I'm a long time photoshop/illustrator user who is teaching myself higher end separations. In the meantime, I want to be printing these designs. That being said, we need to find someone who is available during the day (Monday-Friday anywhere from 6am-8pm central time) and can work on either an hourly or per project basis.

I expect anywhere from 10-20 projects per week starting out.

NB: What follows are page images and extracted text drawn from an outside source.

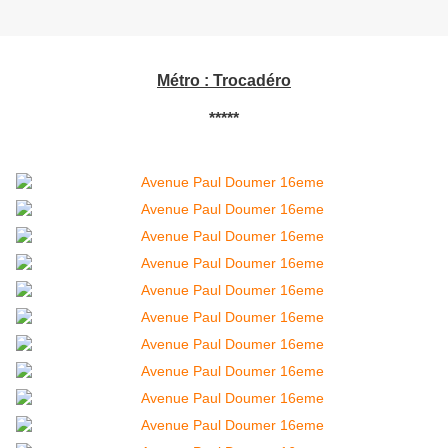
Métro : Trocadéro
*****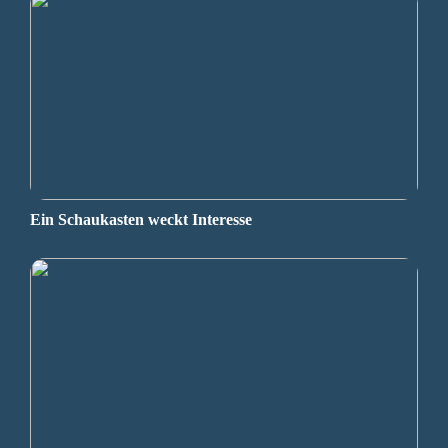
Ein Schaukasten weckt Interesse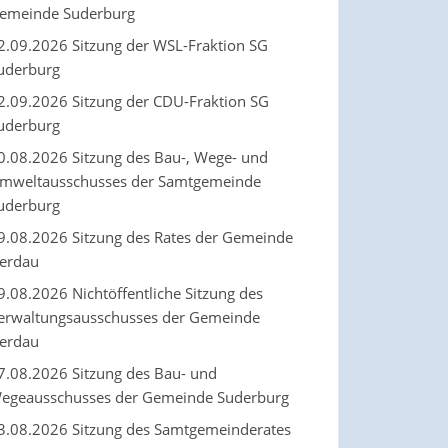
emeinde Suderburg
2.09.2026 Sitzung der WSL-Fraktion SG
uderburg
2.09.2026 Sitzung der CDU-Fraktion SG
uderburg
0.08.2026 Sitzung des Bau-, Wege- und
mweltausschusses der Samtgemeinde
uderburg
9.08.2026 Sitzung des Rates der Gemeinde
erdau
9.08.2026 Nichtöffentliche Sitzung des
erwaltungsausschusses der Gemeinde
erdau
7.08.2026 Sitzung des Bau- und
egeausschusses der Gemeinde Suderburg
3.08.2026 Sitzung des Samtgemeinderates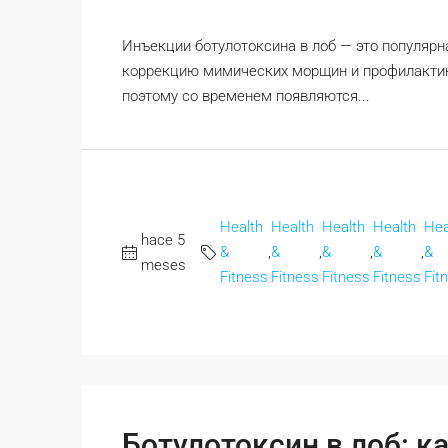
Инъекции ботулотоксина в лоб — это популярн
коррекцию мимических морщин и профилактику
поэтому со временем появляются...
Health
Health
Health
Health
Hea
hace 5
&
,
&
,
&
,
&
,
&
meses
Fitness
Fitness
Fitness
Fitness
Fit
Ботулотоксин в лоб: к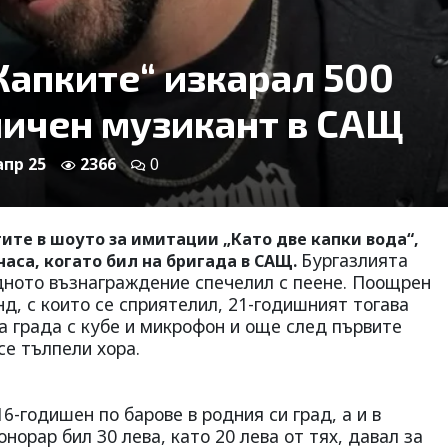
Капките“ изкарал 500
личен музикант в САЩ
апр 25
2366
0
ите в шоуто за имитации „Като две капки вода“,
Бургазлията
часа, когато бил на бригада в САЩ.
идното възнаграждение спечелил с пеене. Поощрен
д, с които се сприятелил, 21-годишният тогава
а града с кубе и микрофон и още след първите
се тълпели хора.
6-годишен по барове в родния си град, а и в
норар бил 30 лева, като 20 лева от тях, давал за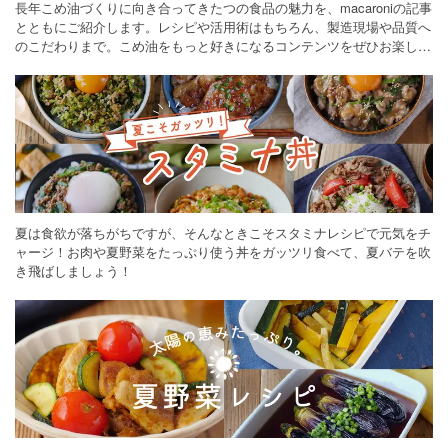
長年こめ油づくりに向き合ってきたつの食品の魅力を、macaroniの記事
とともにご紹介します。レシピや活用術はもちろん、製造現場や品質へ
のこだわりまで。こめ油をもっと好きになるコンテンツをぜひお楽しみ
ください。
夏は食欲が落ちがちですが、そんなときこそスタミナレシピで元気をチ
ャージ！お肉や夏野菜をたっぷり使う丼をガッツリ食べて、夏バテを吹
き飛ばしましょう！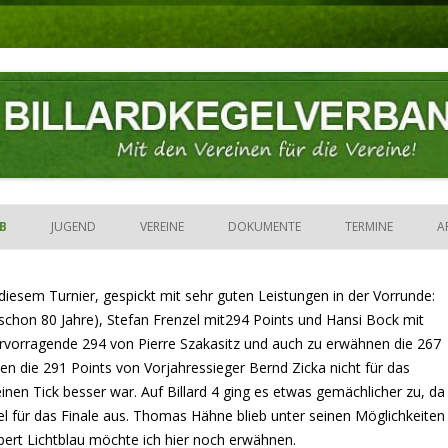
ND E.V.
Zum Inhalt springen
EB
JUGEND
VEREINE
DOKUMENTE
TERMINE
A
HAFT
JUGEND-CHALLENGE
RELEGATIONEN / AUFSTIEG
CHALLENGE 2026
2025/26
diesem Turnier, gespickt mit sehr guten Leistungen in der Vorrunde:
IGE MIT KLICK)
JUGENDCAMP
PLATZIERUNGSSPIELE
SAISON 19/20
CHALLENGE 2025
CAMP 2022
2024/25
2024/25
REGIONALPOKAL 202
chon 80 Jahre), Stefan Frenzel mit294 Points und Hansi Bock mit
JUGENDLIGA
 hervorragende 294 von Pierre Szakasitz und auch zu erwähnen die 267
TERSCHAFTEN
JUGENDCUP
SAISON 18/19
EINZEL 2026
CHALLENGE 2024
CAMP 2019
CUP 2018
2023/24
KREISPOKAL 2019/20
VERBANDSPOKAL 201
DM 2026
hten die 291 Points von Vorjahressieger Bernd Zicka nicht für das
GESAMT-RANGLISTEN (BIS
inen Tick besser war. Auf Billard 4 ging es etwas gemächlicher zu, da
JUGEND-MANNSCHAFTSPOKAL
SAISON 17/18
EINZEL 2025
TORNADO-TEAM-CUP
CHALLENGE 2023
CAMP 2017
CUP 2017
DJMP 2019
2022/23
REGIONALPOKAL 201
VERBANDSPOKAL 201
GERMAN MASTERS 20
DM 2025
30.06.2024)
l für das Finale aus. Thomas Hähne blieb unter seinen Möglichkeiten
REGIONALTRAINING
SAISON 16/17
EINZEL 2024
GEH DRAUF
50 STOSS
CAMP 2016
CUP 2016
DJMP 2018
2019/20
KREISPOKAL 2018/19
REGIONALPOKAL 201
VERBANDSPOKAL 201
REM 2026
GERMAN MASTERS 20
DM 2024
bert Lichtblau möchte ich hier noch erwähnen.
GESAMT-RANGLISTEN (AB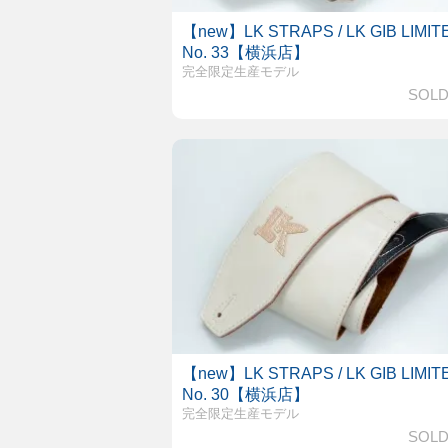
【new】LK STRAPS / LK GIB LIMIT
No. 33【横浜店】
完全限定生産モデル
SOLD
【new】LK STRAPS / LK GIB LIMIT
No. 30【横浜店】
完全限定生産モデル
SOLD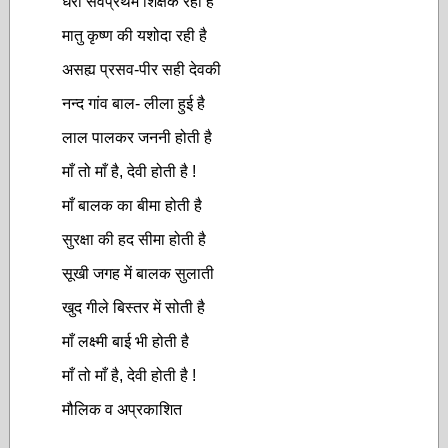
धरा सर्वप्रथम शिक्षक रही है
मातु कृष्ण की यशोदा रही है
असह्य प्रसव-पीर सही देवकी
नन्द गांव बाल- लीला हुई है
लाल पालकर जननी होती है
माँ तो माँ है, देवी होती है !
माँ बालक का बीमा होती है
सुरक्षा की हद सीमा होती है
सूखी जगह में बालक सुलाती
खुद गीले बिस्तर में सोती है
माँ लक्ष्मी बाई भी होती है
माँ तो माँ है, देवी होती है !
मौलिक व अप्रकाशित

Please PM me if you're interested.


----------



## Celtic (Feb 19, 2008)

From 6am to 8pm?
best of luck to ya.


----------



## master steampunk (Oct 30, 2008)

Hello I work weekends, you want


----------



## miktoxic (Feb 21, 2008)

eliteembroidery said:


> I'm a long time photoshop/illustrator user who is teaching myself higher end separations. In the meantime, I want to be printing these designs. That being said, we need to find someone who is available during the day (Monday-Friday anywhere from 6am-8pm central time) and can work on either an hourly or per project basis.
> 
> I expect anywhere from 10-20 projects per week starting out.
> 
> Please PM me if you're interested.


in house? if so, why don't you post where you are located?

as celtic said good luck 6am - 8pm unless you are paying a big-time salary. those hours are for owners, not shop help unless getting paid overtime for a rush order.


----------



## master steampunk (Oct 30, 2008)

master steampunk said:


> Hello I work weekends, you want


living in Mèxico ! my portafolio online https://www.behance.net/STEAMPUNK


----------